| Material for this task |
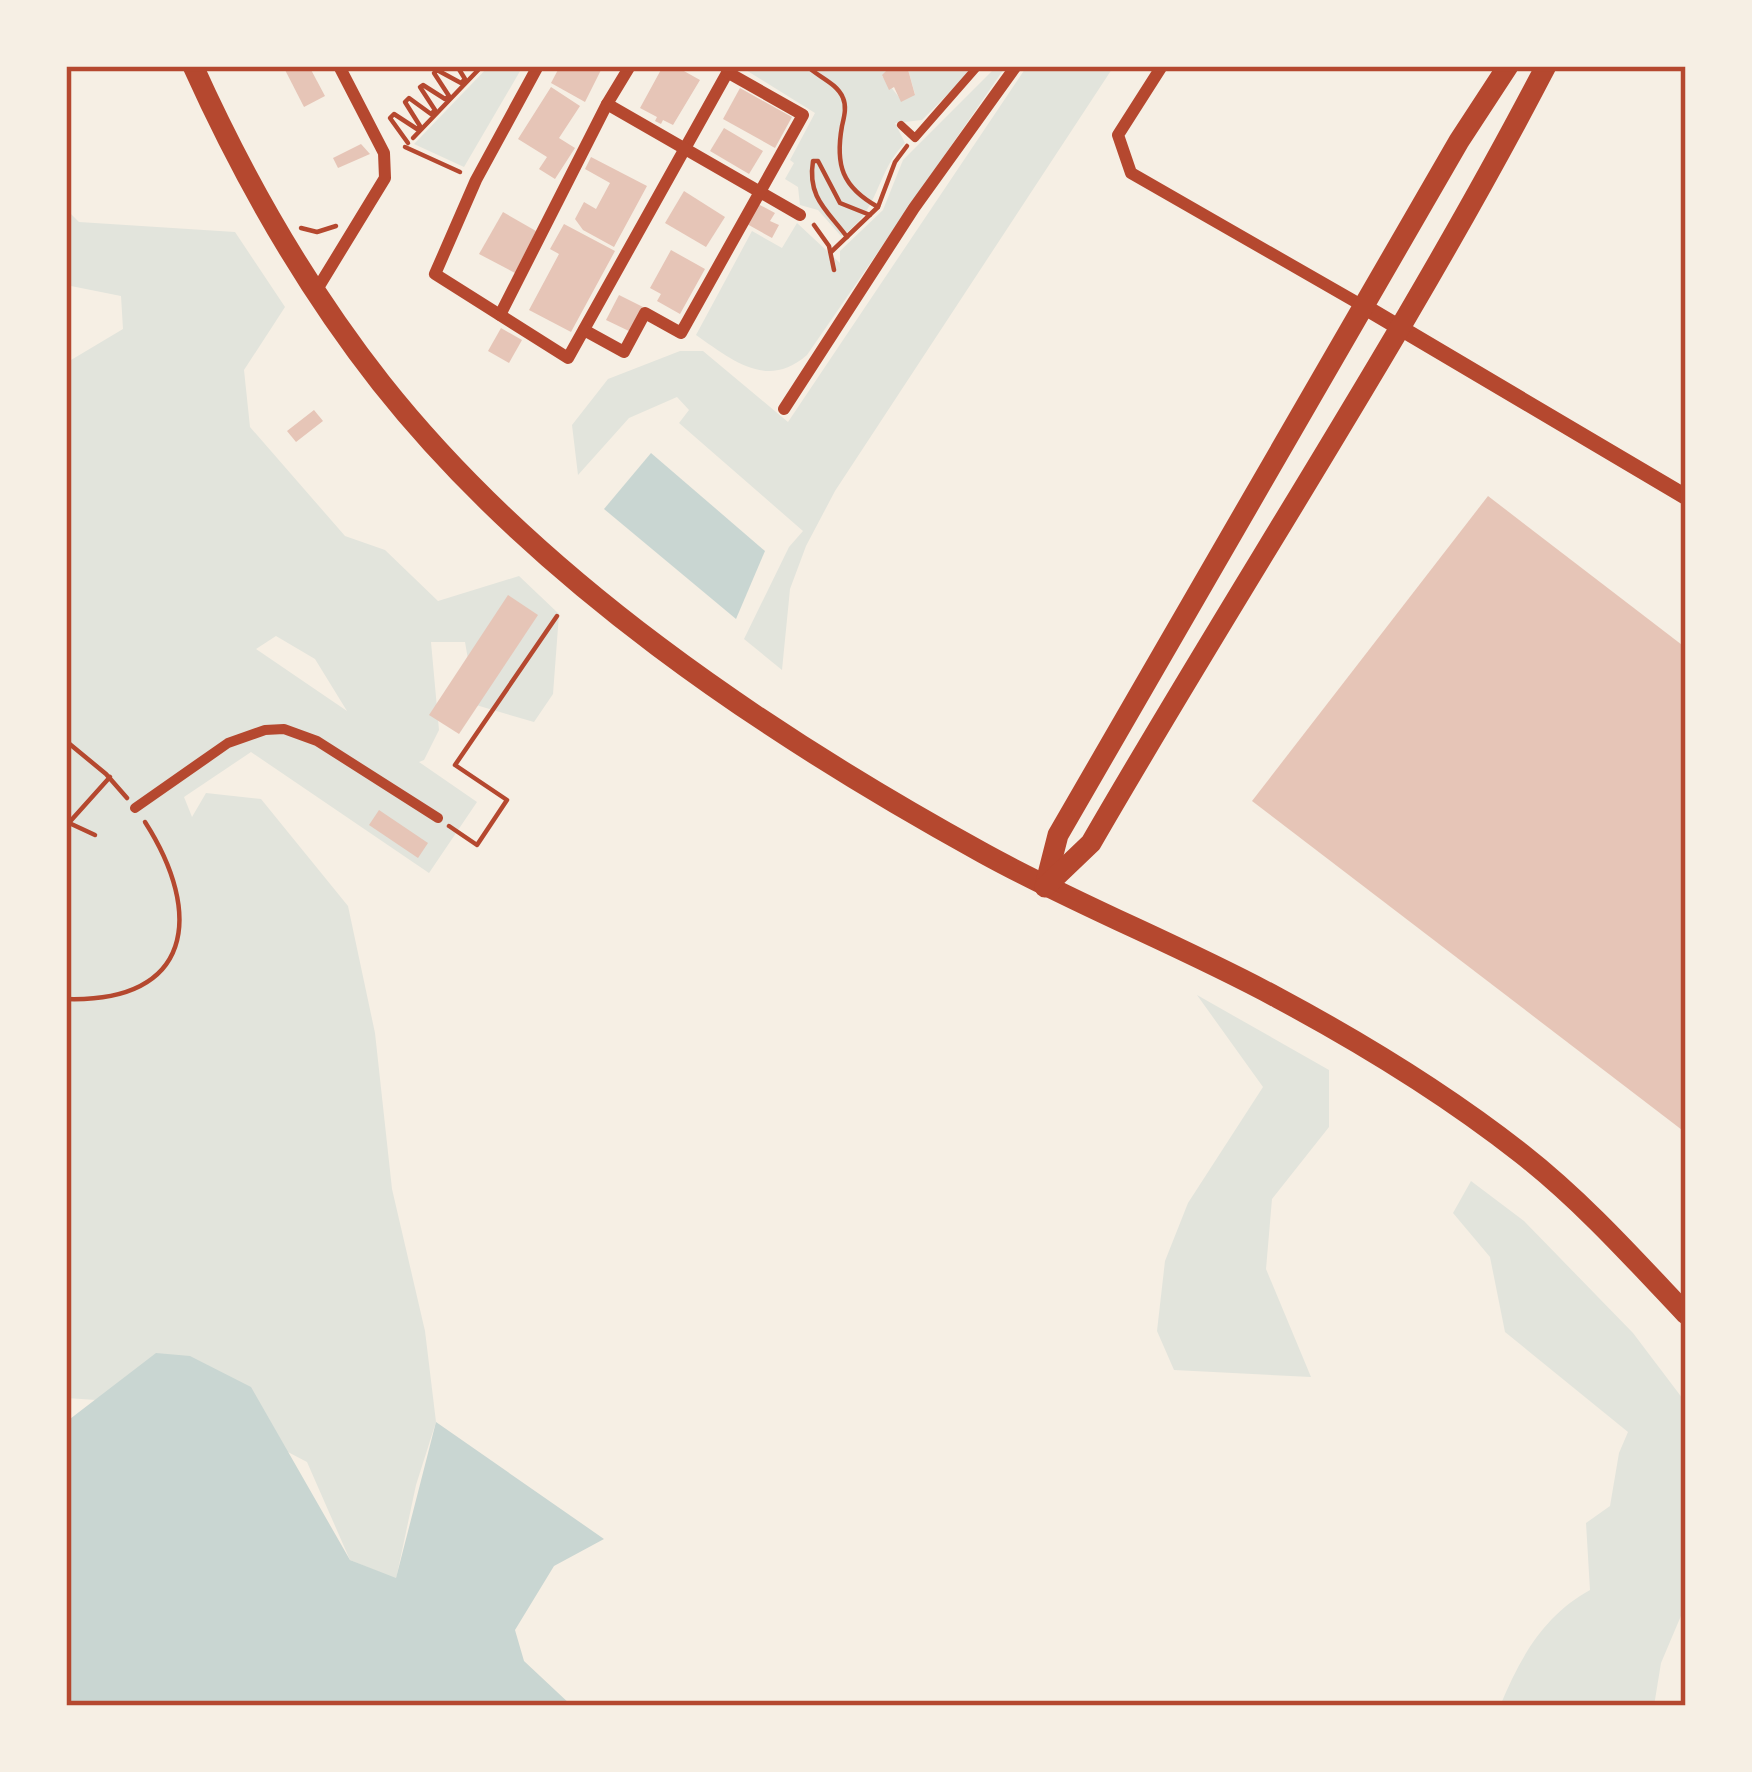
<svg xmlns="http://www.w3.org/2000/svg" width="1752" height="1772" viewBox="0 0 1752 1772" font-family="'Fira Sans',sans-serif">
<rect width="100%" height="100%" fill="#f6efe4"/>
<g fill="#e2e4dc" fill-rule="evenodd">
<polygon points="489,66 523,66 464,167 414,144"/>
<path d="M891,66L882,76L902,101L915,94L907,66L973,69L922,120L895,123L905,143C876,171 879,214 841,236L818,210L800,205L798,187L785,179L794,163L790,160L815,113L741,67Z"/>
<path d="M997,66H1006L807,355C767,390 732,360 696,335L752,231L782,248L797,223L840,263V251L883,210L903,160Z"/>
<polygon points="1027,66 1114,66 835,491 806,546 790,589 782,670 744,639 789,547 803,531 679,423 689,410 677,397 629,418 578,475 572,425 608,379 680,351 703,351 788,422"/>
<path d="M66,209L79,222L235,232L285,307L244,370L250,427L345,536L385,550L438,601L519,576L559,614L553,694L534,722L476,705L465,642H431L439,730L424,760L419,762L477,802L429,873L251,752L184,797L192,817L206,793L261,799L348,906L375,1033L392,1189L425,1331L436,1422L416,1485L396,1579L350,1560L307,1462L202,1407L66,1398V363L123,329L121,296L66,285ZM276,636L315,659L347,711L256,649Z"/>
<polygon points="1197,995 1329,1070 1329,1127 1272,1199 1266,1269 1311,1377 1174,1370 1157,1331 1165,1261 1188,1203 1263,1087"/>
<path d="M1471,1181L1524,1221L1633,1333L1686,1403V1604L1661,1663L1654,1706H1500C1520,1658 1543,1616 1590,1590L1586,1523L1610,1506L1619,1453L1628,1432L1505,1332L1490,1257L1453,1213Z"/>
</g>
<g fill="#c9d6d2">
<polygon points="651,453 765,551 736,619 604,509"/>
<polygon points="156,1353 190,1356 251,1387 350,1560 396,1578 436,1422 604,1539 554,1566 515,1630 524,1661 572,1706 66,1706 66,1422"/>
</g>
<g fill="#e6c5b7">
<polygon points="283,66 309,66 325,96 304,107"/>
<polygon points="560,66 603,66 585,102 551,83"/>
<polygon points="663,66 675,66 700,80 673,125 663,120 661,124 655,121 657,117 640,108"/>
<polygon points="891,66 907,66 915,95 901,102 894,87 889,90 882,75"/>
<polygon points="551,87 580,106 559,138 575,148 555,179 539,169 547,157 518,139"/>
<polygon points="740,88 792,117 775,148 723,119"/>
<polygon points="724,128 763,151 749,174 710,151"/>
<polygon points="361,144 370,154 338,168 333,158"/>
<polygon points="591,157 647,186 614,247 583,230 575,219 584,202 596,209 610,183 585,169"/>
<polygon points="684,191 725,217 706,247 665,223"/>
<polygon points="758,204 775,213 770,221 779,225 772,238 747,224"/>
<polygon points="503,212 536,231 515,273 479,254"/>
<polygon points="564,224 615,251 571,332 529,310 559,254 550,249"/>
<polygon points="671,250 705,269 680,314 657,301 661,294 650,288"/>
<polygon points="619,295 643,307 631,332 606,320"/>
<polygon points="501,328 522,340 509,363 488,351"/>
<polygon points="314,410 323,421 296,442 287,431"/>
<polygon points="1488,496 1686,648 1686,1133 1252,801"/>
<polygon points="508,595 538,615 459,734 429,715"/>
<polygon points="379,810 428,843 418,858 369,825"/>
</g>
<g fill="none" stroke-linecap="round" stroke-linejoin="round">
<g stroke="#b5482f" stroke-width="4.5">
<path d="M807,66C818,77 837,83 843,98C847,107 844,117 842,126C835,165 842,187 878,207"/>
<polyline points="413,138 482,66"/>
<polyline points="408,143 390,118 394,114 417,129 420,126 405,102 409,98 431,114 435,110 420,87 423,85 445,99 449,96 434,73 437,70 461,83 465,79 457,66"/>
<polyline points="405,147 460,172"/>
<polyline points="814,225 829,246 834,270"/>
<polyline points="301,228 317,232 336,226"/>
<path d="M847,237C828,211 807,198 813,161H818L840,203L870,215"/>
<polyline points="831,252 878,207 895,162 907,146"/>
<polyline points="66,741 106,774 127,798"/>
<polyline points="67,822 95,835"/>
<polyline points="66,826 110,777"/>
<polyline points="449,826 477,845 507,800 455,765 557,616"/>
<path d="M66,999C193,1003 204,914 145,822"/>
</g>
<polyline stroke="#b5482f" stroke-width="8" points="901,125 915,138 978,66"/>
<polyline stroke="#b5482f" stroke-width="10" points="135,808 228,743 265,730 284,729 317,741 438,818"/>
<g stroke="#b5482f" stroke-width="12">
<polyline points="538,66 476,180 435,274 568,358 731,66"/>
<polyline points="630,66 607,104 800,215"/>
<polyline points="1162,66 1118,135 1131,173 1363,306"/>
<polyline points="316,291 385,178 384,153 339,66"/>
<polyline points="500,315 607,104"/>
<polyline points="584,330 624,352 645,313 681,333 803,115 727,72"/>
<polyline points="784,409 914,208 1016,66"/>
</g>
<polyline stroke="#b5482f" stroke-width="16" points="1363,306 1686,497"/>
<g stroke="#b5482f" stroke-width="21">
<path d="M193,66C244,179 304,285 381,383C536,579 765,733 983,853C1079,906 1182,946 1278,998C1362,1043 1447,1095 1522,1154C1582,1201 1634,1259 1686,1314"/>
<polyline points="1045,886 1058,835 1459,141 1508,66"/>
<path d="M1045,887L1091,843C1241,583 1407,333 1546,66"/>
</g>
</g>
<rect width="1752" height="1772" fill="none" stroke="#f6efe4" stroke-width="138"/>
<rect x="69" y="69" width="1614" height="1634" fill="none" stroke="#b5482f" stroke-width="4.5"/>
</svg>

| Exercise brief |
When you reach a picture, pass over it; write out all other material exactly.

| Answer box |
<svg xmlns="http://www.w3.org/2000/svg" width="1752" height="1772" viewBox="0 0 1752 1772" font-family="'Fira Sans',sans-serif">
<rect width="100%" height="100%" fill="#f6efe4"/>
<g fill="#e2e4dc" fill-rule="evenodd">
<polygon points="489,66 523,66 464,167 414,144"/>
<path d="M891,66L882,76L902,101L915,94L907,66L973,69L922,120L895,123L905,143C876,171 879,214 841,236L818,210L800,205L798,187L785,179L794,163L790,160L815,113L741,67Z"/>
<path d="M997,66H1006L807,355C767,390 732,360 696,335L752,231L782,248L797,223L840,263V251L883,210L903,160Z"/>
<polygon points="1027,66 1114,66 835,491 806,546 790,589 782,670 744,639 789,547 803,531 679,423 689,410 677,397 629,418 578,475 572,425 608,379 680,351 703,351 788,422"/>
<path d="M66,209L79,222L235,232L285,307L244,370L250,427L345,536L385,550L438,601L519,576L559,614L553,694L534,722L476,705L465,642H431L439,730L424,760L419,762L477,802L429,873L251,752L184,797L192,817L206,793L261,799L348,906L375,1033L392,1189L425,1331L436,1422L416,1485L396,1579L350,1560L307,1462L202,1407L66,1398V363L123,329L121,296L66,285ZM276,636L315,659L347,711L256,649Z"/>
<polygon points="1197,995 1329,1070 1329,1127 1272,1199 1266,1269 1311,1377 1174,1370 1157,1331 1165,1261 1188,1203 1263,1087"/>
<path d="M1471,1181L1524,1221L1633,1333L1686,1403V1604L1661,1663L1654,1706H1500C1520,1658 1543,1616 1590,1590L1586,1523L1610,1506L1619,1453L1628,1432L1505,1332L1490,1257L1453,1213Z"/>
</g>
<g fill="#c9d6d2">
<polygon points="651,453 765,551 736,619 604,509"/>
<polygon points="156,1353 190,1356 251,1387 350,1560 396,1578 436,1422 604,1539 554,1566 515,1630 524,1661 572,1706 66,1706 66,1422"/>
</g>
<g fill="#e6c5b7">
<polygon points="283,66 309,66 325,96 304,107"/>
<polygon points="560,66 603,66 585,102 551,83"/>
<polygon points="663,66 675,66 700,80 673,125 663,120 661,124 655,121 657,117 640,108"/>
<polygon points="891,66 907,66 915,95 901,102 894,87 889,90 882,75"/>
<polygon points="551,87 580,106 559,138 575,148 555,179 539,169 547,157 518,139"/>
<polygon points="740,88 792,117 775,148 723,119"/>
<polygon points="724,128 763,151 749,174 710,151"/>
<polygon points="361,144 370,154 338,168 333,158"/>
<polygon points="591,157 647,186 614,247 583,230 575,219 584,202 596,209 610,183 585,169"/>
<polygon points="684,191 725,217 706,247 665,223"/>
<polygon points="758,204 775,213 770,221 779,225 772,238 747,224"/>
<polygon points="503,212 536,231 515,273 479,254"/>
<polygon points="564,224 615,251 571,332 529,310 559,254 550,249"/>
<polygon points="671,250 705,269 680,314 657,301 661,294 650,288"/>
<polygon points="619,295 643,307 631,332 606,320"/>
<polygon points="501,328 522,340 509,363 488,351"/>
<polygon points="314,410 323,421 296,442 287,431"/>
<polygon points="1488,496 1686,648 1686,1133 1252,801"/>
<polygon points="508,595 538,615 459,734 429,715"/>
<polygon points="379,810 428,843 418,858 369,825"/>
</g>
<g fill="none" stroke-linecap="round" stroke-linejoin="round">
<g stroke="#b5482f" stroke-width="4.5">
<path d="M807,66C818,77 837,83 843,98C847,107 844,117 842,126C835,165 842,187 878,207"/>
<polyline points="413,138 482,66"/>
<polyline points="408,143 390,118 394,114 417,129 420,126 405,102 409,98 431,114 435,110 420,87 423,85 445,99 449,96 434,73 437,70 461,83 465,79 457,66"/>
<polyline points="405,147 460,172"/>
<polyline points="814,225 829,246 834,270"/>
<polyline points="301,228 317,232 336,226"/>
<path d="M847,237C828,211 807,198 813,161H818L840,203L870,215"/>
<polyline points="831,252 878,207 895,162 907,146"/>
<polyline points="66,741 106,774 127,798"/>
<polyline points="67,822 95,835"/>
<polyline points="66,826 110,777"/>
<polyline points="449,826 477,845 507,800 455,765 557,616"/>
<path d="M66,999C193,1003 204,914 145,822"/>
</g>
<polyline stroke="#b5482f" stroke-width="8" points="901,125 915,138 978,66"/>
<polyline stroke="#b5482f" stroke-width="10" points="135,808 228,743 265,730 284,729 317,741 438,818"/>
<g stroke="#b5482f" stroke-width="12">
<polyline points="538,66 476,180 435,274 568,358 731,66"/>
<polyline points="630,66 607,104 800,215"/>
<polyline points="1162,66 1118,135 1131,173 1363,306"/>
<polyline points="316,291 385,178 384,153 339,66"/>
<polyline points="500,315 607,104"/>
<polyline points="584,330 624,352 645,313 681,333 803,115 727,72"/>
<polyline points="784,409 914,208 1016,66"/>
</g>
<polyline stroke="#b5482f" stroke-width="16" points="1363,306 1686,497"/>
<g stroke="#b5482f" stroke-width="21">
<path d="M193,66C244,179 304,285 381,383C536,579 765,733 983,853C1079,906 1182,946 1278,998C1362,1043 1447,1095 1522,1154C1582,1201 1634,1259 1686,1314"/>
<polyline points="1045,886 1058,835 1459,141 1508,66"/>
<path d="M1045,887L1091,843C1241,583 1407,333 1546,66"/>
</g>
</g>
<rect width="1752" height="1772" fill="none" stroke="#f6efe4" stroke-width="138"/>
<rect x="69" y="69" width="1614" height="1634" fill="none" stroke="#b5482f" stroke-width="4.5"/>
</svg>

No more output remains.